Entries taken from a collection:
####

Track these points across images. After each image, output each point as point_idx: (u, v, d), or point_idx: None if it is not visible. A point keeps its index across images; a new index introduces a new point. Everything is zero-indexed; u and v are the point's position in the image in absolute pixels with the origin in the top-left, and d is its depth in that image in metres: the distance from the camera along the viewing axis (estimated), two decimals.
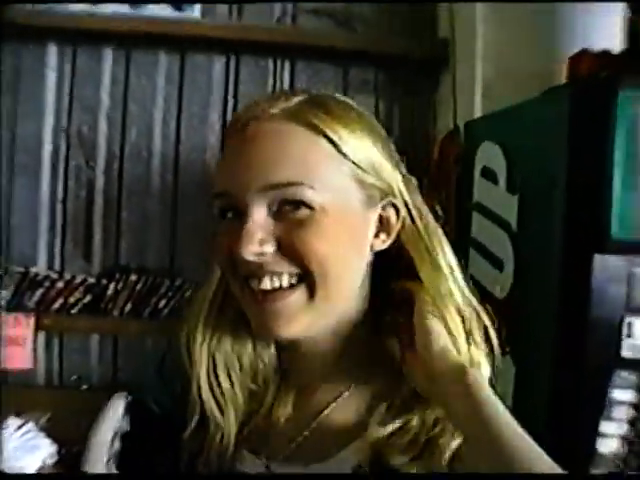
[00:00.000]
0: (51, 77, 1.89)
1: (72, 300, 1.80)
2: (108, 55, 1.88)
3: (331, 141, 0.54)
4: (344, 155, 0.54)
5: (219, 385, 0.60)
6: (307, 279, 0.53)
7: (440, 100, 1.77)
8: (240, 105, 1.84)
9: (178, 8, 1.82)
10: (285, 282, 0.54)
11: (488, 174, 1.27)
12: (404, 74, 1.83)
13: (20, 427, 1.50)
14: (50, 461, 1.45)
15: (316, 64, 1.81)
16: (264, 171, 0.52)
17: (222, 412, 0.60)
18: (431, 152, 1.64)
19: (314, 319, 0.55)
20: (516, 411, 0.51)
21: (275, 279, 0.53)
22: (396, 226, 0.59)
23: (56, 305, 1.81)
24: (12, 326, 1.80)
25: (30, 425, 1.50)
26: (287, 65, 1.82)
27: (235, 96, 1.85)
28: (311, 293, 0.54)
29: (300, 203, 0.52)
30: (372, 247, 0.59)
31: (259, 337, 0.61)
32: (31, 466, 1.38)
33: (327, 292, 0.54)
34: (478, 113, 1.46)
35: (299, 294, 0.54)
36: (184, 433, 0.60)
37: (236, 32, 1.79)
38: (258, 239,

####

## Problem to work on
Could you repeat the data exactly, omitting its pictures?

## Solution to the exercise
Track these points across images. After each image, output each point as point_idx: (u, v, d), or point_idx: None if it is not visible. A point keeps its index across images; a new index introduces a new point. Everything is zero-indexed; u and v are the point's position in the image in absolute pixels with the origin in the top-left, and d is its depth in that image in metres: the distance from the camera along the viewing axis (estimated), two decimals.
[00:00.000]
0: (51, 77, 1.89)
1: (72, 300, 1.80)
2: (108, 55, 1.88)
3: (331, 141, 0.54)
4: (344, 155, 0.54)
5: (219, 385, 0.60)
6: (307, 279, 0.53)
7: (440, 100, 1.77)
8: (240, 105, 1.84)
9: (178, 8, 1.82)
10: (285, 282, 0.54)
11: (488, 174, 1.27)
12: (404, 74, 1.83)
13: (20, 427, 1.50)
14: (50, 461, 1.45)
15: (316, 64, 1.81)
16: (264, 171, 0.52)
17: (222, 412, 0.60)
18: (431, 152, 1.64)
19: (314, 319, 0.55)
20: (516, 411, 0.51)
21: (275, 279, 0.53)
22: (396, 226, 0.59)
23: (56, 305, 1.81)
24: (12, 326, 1.80)
25: (30, 425, 1.50)
26: (287, 65, 1.82)
27: (235, 96, 1.85)
28: (311, 293, 0.54)
29: (300, 203, 0.52)
30: (372, 247, 0.59)
31: (259, 337, 0.61)
32: (31, 466, 1.38)
33: (327, 292, 0.54)
34: (478, 113, 1.46)
35: (299, 294, 0.54)
36: (184, 433, 0.60)
37: (236, 32, 1.79)
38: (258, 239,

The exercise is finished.